HTP logo
Visitors: 385291
# of TMPs: 15327
Server version: v2.0.0
Database release: d.2.2
Release date: 22.07.2024

Documents

Search

Users can enter any identifier or part of an identifier that is indexed in UniTmp database at the top of the page (A), including PDB code, UniProt Identifier/Accession, or domains/motifs from the following databases also incorporated into InterPro: Gene3D, TIGRFAM, PANTHER, PRINTS, Pfam, ProSiteProfiles, SMART, SUPERFAMILY. Users can also search for protein names. The results will appear in four lines and will show results from PDBTM, TOPDB, TOPDOM and HTP databases. By clicking on any of the four categories a new list will appear with all entries related to the given query.

Users can also restrict results to the HTP database by selecting the scroll-down option "HTP" and then performing the search (B).

Browse

Users can browse the content of the HTP database using different filters using the browse button at the right of the search box. This includes evidence level, number of transmembrane segments and reliability (C).

List viewer

Once a search is performed, a list viewer page appears. In the case of searching in the whole UniTmp database, users first have to narrow down which source database they wish to use (D).

In the case of HTP, the list includes panels for each result, showing some basic information about the protein: a small pictogram of the protein (in most cases a line showing the topology, in some cases 3D structure if it is included in PDBTM) on the left, UniProt identifier, protein name, number of transmembrane segments and evidence level on the right. Further details become available upon clicking on the Details button.

Entry viewer

The Entry viewer consists of five panels, collecting the following type of information

The "Summary" panel is to summarize the information collected and/or predicted for each protein in the human proteome. UniProt identifier, protein name, evidence level, reliability, number of TM segments are displayed. Below that Crossreferences are visible to UniProt, PDBTM, TOPDB and TOPDOM databases.

If the protein has solved 3D structure in the PDB database, users can see it in the "Structure" panel.
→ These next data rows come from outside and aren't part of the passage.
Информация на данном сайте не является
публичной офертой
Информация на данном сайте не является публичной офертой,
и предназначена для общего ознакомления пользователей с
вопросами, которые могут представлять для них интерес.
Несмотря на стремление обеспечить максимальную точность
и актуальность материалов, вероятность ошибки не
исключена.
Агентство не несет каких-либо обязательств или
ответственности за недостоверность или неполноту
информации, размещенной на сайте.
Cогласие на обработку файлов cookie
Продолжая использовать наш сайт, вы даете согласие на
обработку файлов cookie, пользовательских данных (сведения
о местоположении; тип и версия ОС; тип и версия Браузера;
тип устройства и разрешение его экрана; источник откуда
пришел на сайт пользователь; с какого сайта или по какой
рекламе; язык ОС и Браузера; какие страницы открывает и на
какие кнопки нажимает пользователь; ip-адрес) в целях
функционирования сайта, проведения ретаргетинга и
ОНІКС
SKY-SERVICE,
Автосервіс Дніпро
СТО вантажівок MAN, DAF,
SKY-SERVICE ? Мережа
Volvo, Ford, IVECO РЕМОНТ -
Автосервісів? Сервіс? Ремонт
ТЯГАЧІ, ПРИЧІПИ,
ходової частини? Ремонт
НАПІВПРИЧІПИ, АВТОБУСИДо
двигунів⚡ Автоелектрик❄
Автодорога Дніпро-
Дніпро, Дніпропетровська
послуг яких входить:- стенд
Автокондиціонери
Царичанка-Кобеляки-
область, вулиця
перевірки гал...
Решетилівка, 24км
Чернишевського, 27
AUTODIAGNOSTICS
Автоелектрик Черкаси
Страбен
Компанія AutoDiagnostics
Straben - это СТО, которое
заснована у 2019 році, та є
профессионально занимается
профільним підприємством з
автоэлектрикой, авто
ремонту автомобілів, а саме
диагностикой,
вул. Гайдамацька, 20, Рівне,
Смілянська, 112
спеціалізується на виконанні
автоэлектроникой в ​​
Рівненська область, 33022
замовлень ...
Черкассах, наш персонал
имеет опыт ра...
The structures are visualized by using an in-house modified Mol* to visualize the membrane planes too. The molecule can be rotated by dragging using the left mouse button while zooming in and out can be done using the mouse wheel (or with SHIFT+drag). A plethora of further settings is also available by clicking on the wrench icon (A), such as selecting residues, chains or changing visualization settings. Users can switch between related structures at the bottom of the panel (B). Note, this tab is disabled in case of protein has not solved 3D structure.

The third panel shows topology information using the standard coloring that is used in other UniTmp pages too (Red: Inside; Blue: Outside; Yellow: Transmembrane; Orange: Membrane re-entrant loop; Black: Signal peptide). At the top, the prediction of CCTOP is visible (A). CCTOP is a consensus topology prediction method that incorporates experimental results too. Below that predictions from other methods incorporated into CCTOP are visible (B). Below prediction results structures PDBTM (C), experiments from TOPDB (D) and domain information from TOPDOM are available. Users can click on ctrl+mouse wheel to zoom into the sequence.
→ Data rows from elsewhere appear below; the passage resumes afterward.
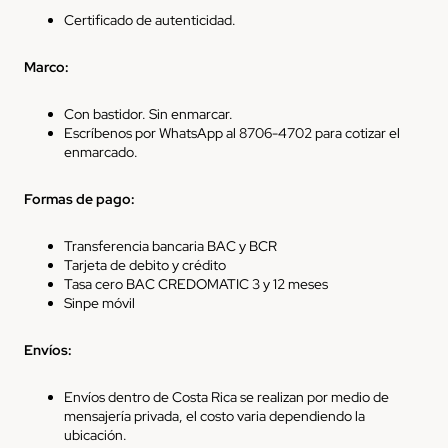
Certificado de autenticidad.
Marco:
Con bastidor. Sin enmarcar.
Escríbenos por WhatsApp al 8706-4702 para cotizar el
enmarcado.
Formas de pago:
Transferencia bancaria BAC y BCR
Tarjeta de debito y crédito
Tasa cero BAC CREDOMATIC 3 y 12 meses
Sinpe
móvil
Envíos
:
Envíos
dentro de Costa Rica
se realizan por medio de
mensajería privada, el costo varia dependiendo la
ubicación.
The fourth panel provides a download option in XML and json format.

The fifth panel is to provide feedback for users if they find information incorrect or outdated. Although we spend a lot of time curating and updating information in UniTmp, many displayed information are automatic and may contain errors. We invite all users to submit comments so we can keep out resources updated and free of errors.

Downloads

Users can download the full database in XML format. The entries are classified according to the number of transmembrane helices, and the evidence level too, and each class can be downloaded separately, as well.

Users can download the 3D and experimental benchmark set in XML format.